[Instructions]
**A.** According to the text on Dominican–Haitian relations, on what date did the Dominicans gain freedom from Haitian rule?
**B.** Rewrite the stretch from "Although the occupation" through "the Dominican Republic." in the text on Dominican–Haitian relations, switching "freedom" to "independence".

[Text excerpt]

Although the occupation effectively eliminated colonial slavery and instated a constitution modeled after the United States Constitution throughout the island, several resolutions and written dispositions were expressly aimed at converting average Dominicans into second-class citizens: restrictions of movement, prohibition to run for public office, night curfews, inability to travel in groups, banning of civilian organizations, and the indefinite closure of the state university (on the alleged grounds of its being a subversive organization) all led to the creation of movements advocating a forceful separation from Haiti with no compromises.

Dominican War of Independence (1844–1856)

On 27 February 1844 the Dominicans, led by Juan Pablo Duarte along with Francisco del Rosario Sánchez and Matías Ramón Mella, gained freedom from Haitian rule, thus giving birth to the Dominican Republic.

After ousting the Haitian occupying force from the country, Dominican nationalists had to fight against a series of attempted invasions from 1844 to 1856. Haitian soldiers would make incessant attacks to try to regain control of the territory, but these efforts were to no avail as the Dominicans would go on to win every battle henceforth. Since then, Dominican–Haitian relations have been unstable.

Parsley Massacre (1937)

In October 1937, claiming that Haiti was harboring his former Dominican opponents, Rafael Trujillo ordered an attack on Haitians living in the border regions of the Dominican Republic, slaughtering tens of thousands of Haitians as they tried to escape. The number of dead is still unknown, though it is now calculated between 20,000 and 30,000.

Contemporary

Cultural and economic factors

In the mid-twentieth century, the economies of the two countries were comparable. Since that time, the Dominican economy has grown while the Haitian economy has diminished. The economic downturn in Haiti has been the result of factors such as internal power struggles, rapid population growth, environmental degradation, and trade embargoes. Today, Haiti is the poorest country in the Western Hemisphere. There is a lack of resources, and Haiti's population density exceeds its neighbor's by far. Despite the  sending missions since the 1990s, in order to maintain peace, terrible conditions persist.

One large contributor to cultural dissonance is the language barrier, as Spanish is the primary language spoken in the eastern part of Hispaniola (Dominican Republic) while French and Haitian Creole are spoken in the western part (Haiti). Race is another defining factor of Dominican–Haitian relations. The ethnic composition of the Dominican population is 73%mixed race, 16%white, and 11%black; while 95% of the Haitian population is black.

The Dominican economy is also over 1000% larger than the Haitian economy. The estimated annual per capita economic output (PPP) is US$1,819 in Haiti and US$20,625 in Dominican Republic.
The divergence between the level of economic development between Haiti and the Dominican Republic makes their border the one with the highest contrast of all Western world borders and it is evident that the Dominican Republic has one of the highest illegal migration issues in the Americas.

[Provided information]

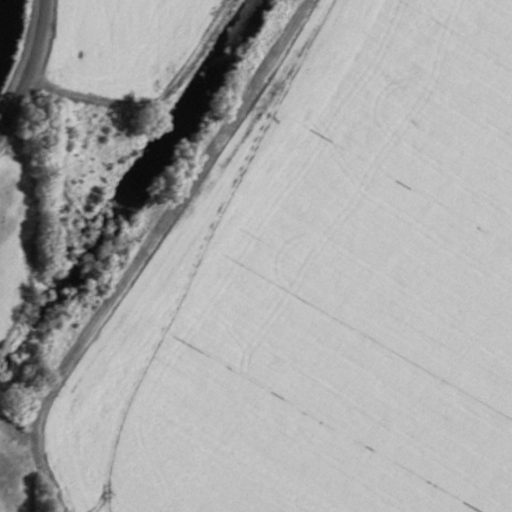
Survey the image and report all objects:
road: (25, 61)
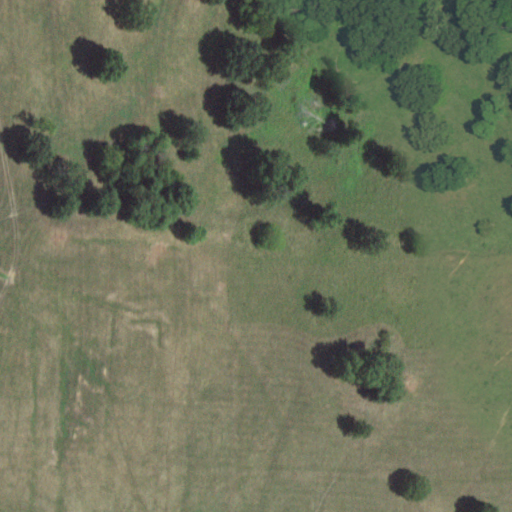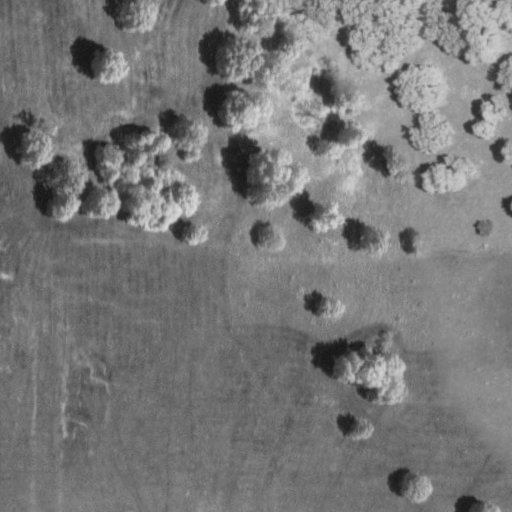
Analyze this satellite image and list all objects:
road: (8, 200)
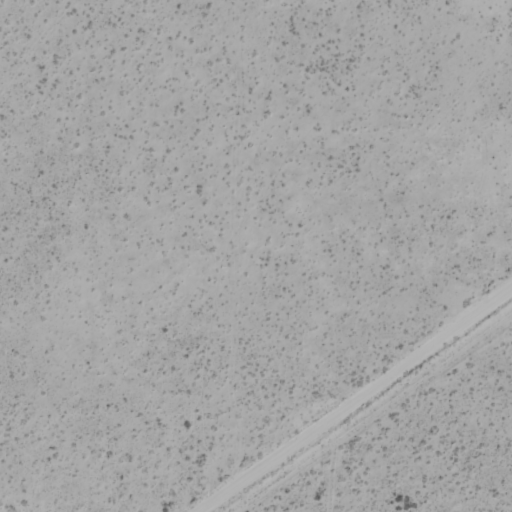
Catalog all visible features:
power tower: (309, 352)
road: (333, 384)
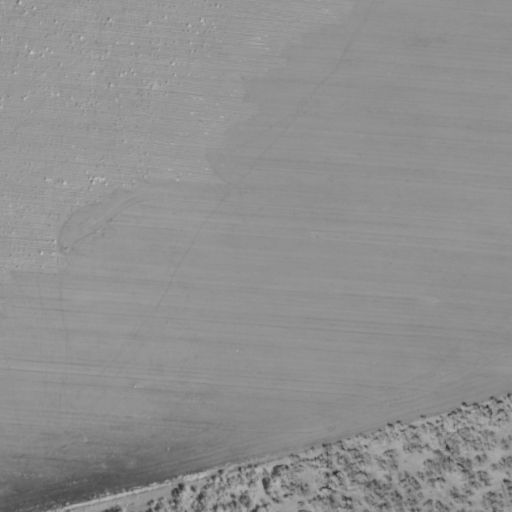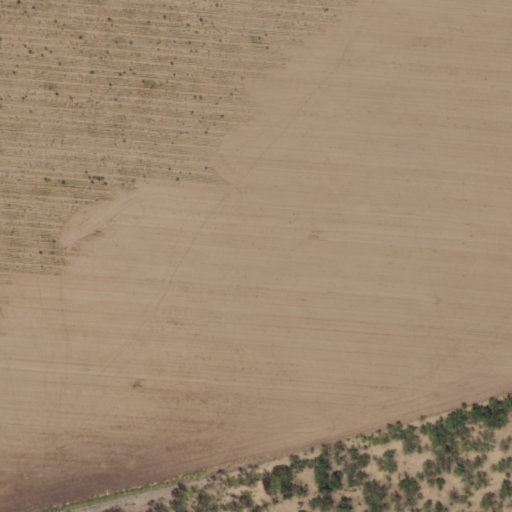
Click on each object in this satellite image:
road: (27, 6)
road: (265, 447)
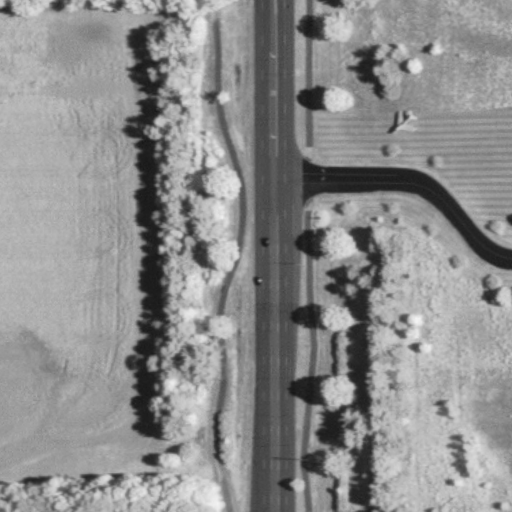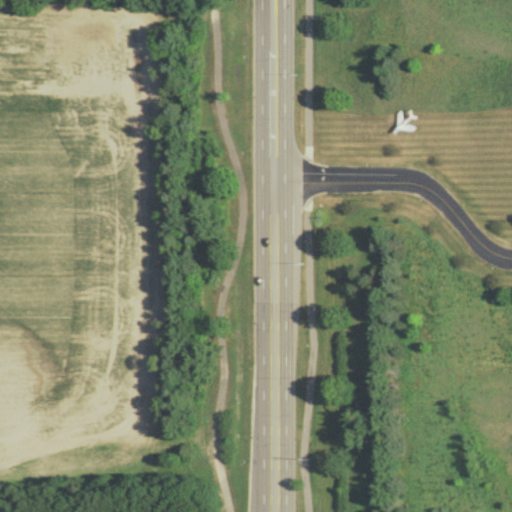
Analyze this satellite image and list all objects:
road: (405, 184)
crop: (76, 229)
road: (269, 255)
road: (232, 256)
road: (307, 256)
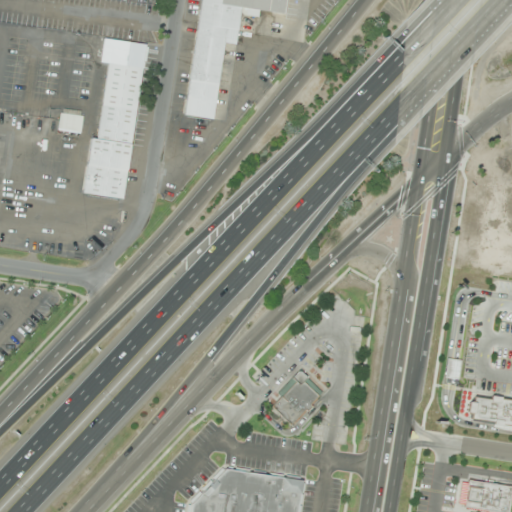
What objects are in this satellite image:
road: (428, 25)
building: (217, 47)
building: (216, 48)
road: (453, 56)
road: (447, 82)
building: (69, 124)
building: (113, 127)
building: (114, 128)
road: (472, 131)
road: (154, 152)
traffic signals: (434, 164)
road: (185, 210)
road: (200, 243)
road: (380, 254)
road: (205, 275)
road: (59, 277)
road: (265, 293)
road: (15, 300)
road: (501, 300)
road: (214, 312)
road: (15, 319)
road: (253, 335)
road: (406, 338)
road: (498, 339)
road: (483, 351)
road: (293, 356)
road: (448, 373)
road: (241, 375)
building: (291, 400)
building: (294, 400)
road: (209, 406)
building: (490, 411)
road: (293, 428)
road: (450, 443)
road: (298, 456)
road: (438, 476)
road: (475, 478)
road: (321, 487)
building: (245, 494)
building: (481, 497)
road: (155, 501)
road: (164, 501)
* * *
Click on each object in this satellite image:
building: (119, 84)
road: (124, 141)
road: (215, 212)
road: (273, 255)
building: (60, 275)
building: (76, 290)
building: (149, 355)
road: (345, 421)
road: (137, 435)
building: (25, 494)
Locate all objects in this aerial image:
---
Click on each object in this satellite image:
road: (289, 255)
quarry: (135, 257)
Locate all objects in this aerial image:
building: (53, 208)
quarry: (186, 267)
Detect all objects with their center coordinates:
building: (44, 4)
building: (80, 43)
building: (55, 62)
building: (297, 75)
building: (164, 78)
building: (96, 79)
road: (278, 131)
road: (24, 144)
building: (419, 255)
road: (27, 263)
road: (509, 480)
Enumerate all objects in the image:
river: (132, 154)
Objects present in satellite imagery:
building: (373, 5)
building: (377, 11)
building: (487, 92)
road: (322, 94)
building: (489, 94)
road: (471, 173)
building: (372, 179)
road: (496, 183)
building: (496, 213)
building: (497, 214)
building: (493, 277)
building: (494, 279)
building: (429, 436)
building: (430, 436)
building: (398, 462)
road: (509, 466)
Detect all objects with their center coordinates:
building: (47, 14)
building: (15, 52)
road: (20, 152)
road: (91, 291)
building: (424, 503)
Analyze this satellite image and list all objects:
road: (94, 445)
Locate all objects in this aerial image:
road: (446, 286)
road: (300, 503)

[Exercise responses]
**A.** 27 February 1844

**B.**
Although the occupation effectively eliminated colonial slavery and instated a constitution modeled after the United States Constitution throughout the island, several resolutions and written dispositions were expressly aimed at converting average Dominicans into second-class citizens: restrictions of movement, prohibition to run for public office, night curfews, inability to travel in groups, banning of civilian organizations, and the indefinite closure of the state university (on the alleged grounds of its being a subversive organization) all led to the creation of movements advocating a forceful separation from Haiti with no compromises.

Dominican War of Independence (1844–1856)

On 27 February 1844 the Dominicans, led by Juan Pablo Duarte along with Francisco del Rosario Sánchez and Matías Ramón Mella, gained independence from Haitian rule, thus giving birth to the Dominican Republic.